Records to process -
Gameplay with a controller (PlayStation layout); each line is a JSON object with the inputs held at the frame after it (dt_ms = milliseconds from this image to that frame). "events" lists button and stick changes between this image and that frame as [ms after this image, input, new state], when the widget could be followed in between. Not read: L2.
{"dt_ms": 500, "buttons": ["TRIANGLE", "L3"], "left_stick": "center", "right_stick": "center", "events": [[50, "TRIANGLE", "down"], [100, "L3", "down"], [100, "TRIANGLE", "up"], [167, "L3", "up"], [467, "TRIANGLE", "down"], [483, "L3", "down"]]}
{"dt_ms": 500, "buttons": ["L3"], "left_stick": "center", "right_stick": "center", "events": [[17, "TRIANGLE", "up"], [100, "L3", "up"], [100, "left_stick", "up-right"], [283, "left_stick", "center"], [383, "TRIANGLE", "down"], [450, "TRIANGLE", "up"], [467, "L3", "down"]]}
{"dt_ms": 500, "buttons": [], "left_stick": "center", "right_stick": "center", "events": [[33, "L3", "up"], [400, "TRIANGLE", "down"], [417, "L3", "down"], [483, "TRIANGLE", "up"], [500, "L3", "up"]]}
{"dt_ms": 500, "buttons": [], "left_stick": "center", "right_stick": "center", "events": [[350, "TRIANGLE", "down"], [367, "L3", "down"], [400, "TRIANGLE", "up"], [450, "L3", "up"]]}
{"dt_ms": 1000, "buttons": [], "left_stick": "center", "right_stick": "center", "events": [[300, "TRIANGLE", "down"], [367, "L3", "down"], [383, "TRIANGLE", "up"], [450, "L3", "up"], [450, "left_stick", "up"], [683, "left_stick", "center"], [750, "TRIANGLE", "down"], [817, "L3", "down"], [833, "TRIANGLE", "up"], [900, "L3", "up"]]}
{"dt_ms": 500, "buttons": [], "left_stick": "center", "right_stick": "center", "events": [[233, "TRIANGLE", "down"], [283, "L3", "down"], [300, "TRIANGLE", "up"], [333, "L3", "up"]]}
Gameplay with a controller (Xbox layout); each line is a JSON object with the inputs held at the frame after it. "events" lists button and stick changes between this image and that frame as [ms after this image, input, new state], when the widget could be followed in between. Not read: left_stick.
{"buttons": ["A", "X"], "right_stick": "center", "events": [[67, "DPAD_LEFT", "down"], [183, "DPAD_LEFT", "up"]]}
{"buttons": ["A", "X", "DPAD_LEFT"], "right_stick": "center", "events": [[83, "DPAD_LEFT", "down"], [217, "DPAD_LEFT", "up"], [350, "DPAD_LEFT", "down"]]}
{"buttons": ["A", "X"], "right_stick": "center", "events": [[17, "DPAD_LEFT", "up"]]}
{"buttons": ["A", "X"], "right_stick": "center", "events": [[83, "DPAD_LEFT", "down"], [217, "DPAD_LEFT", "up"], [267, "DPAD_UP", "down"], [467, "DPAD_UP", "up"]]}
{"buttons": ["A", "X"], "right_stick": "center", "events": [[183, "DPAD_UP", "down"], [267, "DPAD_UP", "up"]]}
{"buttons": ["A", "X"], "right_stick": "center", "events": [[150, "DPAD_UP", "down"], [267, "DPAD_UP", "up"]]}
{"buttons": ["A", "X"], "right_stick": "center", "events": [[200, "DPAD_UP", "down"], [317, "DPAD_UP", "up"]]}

Work instruction -
An exact retyping of the full listing is required.

Answer space -
Gameplay with a controller (PlayStation layout); each line is a JSON object with the inputs held at the frame after it (dt_ms = milliseconds from this image to that frame). "events" lists button and stick changes between this image and that frame as [ms after this image, input, new state], when the widget could be followed in between. Not read: L2.
{"dt_ms": 500, "buttons": ["TRIANGLE", "L3"], "left_stick": "center", "right_stick": "center", "events": [[50, "TRIANGLE", "down"], [100, "L3", "down"], [100, "TRIANGLE", "up"], [167, "L3", "up"], [467, "TRIANGLE", "down"], [483, "L3", "down"]]}
{"dt_ms": 500, "buttons": ["L3"], "left_stick": "center", "right_stick": "center", "events": [[17, "TRIANGLE", "up"], [100, "L3", "up"], [100, "left_stick", "up-right"], [283, "left_stick", "center"], [383, "TRIANGLE", "down"], [450, "TRIANGLE", "up"], [467, "L3", "down"]]}
{"dt_ms": 500, "buttons": [], "left_stick": "center", "right_stick": "center", "events": [[33, "L3", "up"], [400, "TRIANGLE", "down"], [417, "L3", "down"], [483, "TRIANGLE", "up"], [500, "L3", "up"]]}
{"dt_ms": 500, "buttons": [], "left_stick": "center", "right_stick": "center", "events": [[350, "TRIANGLE", "down"], [367, "L3", "down"], [400, "TRIANGLE", "up"], [450, "L3", "up"]]}
{"dt_ms": 1000, "buttons": [], "left_stick": "center", "right_stick": "center", "events": [[300, "TRIANGLE", "down"], [367, "L3", "down"], [383, "TRIANGLE", "up"], [450, "L3", "up"], [450, "left_stick", "up"], [683, "left_stick", "center"], [750, "TRIANGLE", "down"], [817, "L3", "down"], [833, "TRIANGLE", "up"], [900, "L3", "up"]]}
{"dt_ms": 500, "buttons": [], "left_stick": "center", "right_stick": "center", "events": [[233, "TRIANGLE", "down"], [283, "L3", "down"], [300, "TRIANGLE", "up"], [333, "L3", "up"]]}
Gameplay with a controller (Xbox layout); each line is a JSON object with the inputs held at the frame after it. "events" lists button and stick changes between this image and that frame as [ms after this image, input, new state], when the widget could be followed in between. Not read: left_stick.
{"buttons": ["A", "X"], "right_stick": "center", "events": [[67, "DPAD_LEFT", "down"], [183, "DPAD_LEFT", "up"]]}
{"buttons": ["A", "X", "DPAD_LEFT"], "right_stick": "center", "events": [[83, "DPAD_LEFT", "down"], [217, "DPAD_LEFT", "up"], [350, "DPAD_LEFT", "down"]]}
{"buttons": ["A", "X"], "right_stick": "center", "events": [[17, "DPAD_LEFT", "up"]]}
{"buttons": ["A", "X"], "right_stick": "center", "events": [[83, "DPAD_LEFT", "down"], [217, "DPAD_LEFT", "up"], [267, "DPAD_UP", "down"], [467, "DPAD_UP", "up"]]}
{"buttons": ["A", "X"], "right_stick": "center", "events": [[183, "DPAD_UP", "down"], [267, "DPAD_UP", "up"]]}
{"buttons": ["A", "X"], "right_stick": "center", "events": [[150, "DPAD_UP", "down"], [267, "DPAD_UP", "up"]]}
{"buttons": ["A", "X"], "right_stick": "center", "events": [[200, "DPAD_UP", "down"], [317, "DPAD_UP", "up"]]}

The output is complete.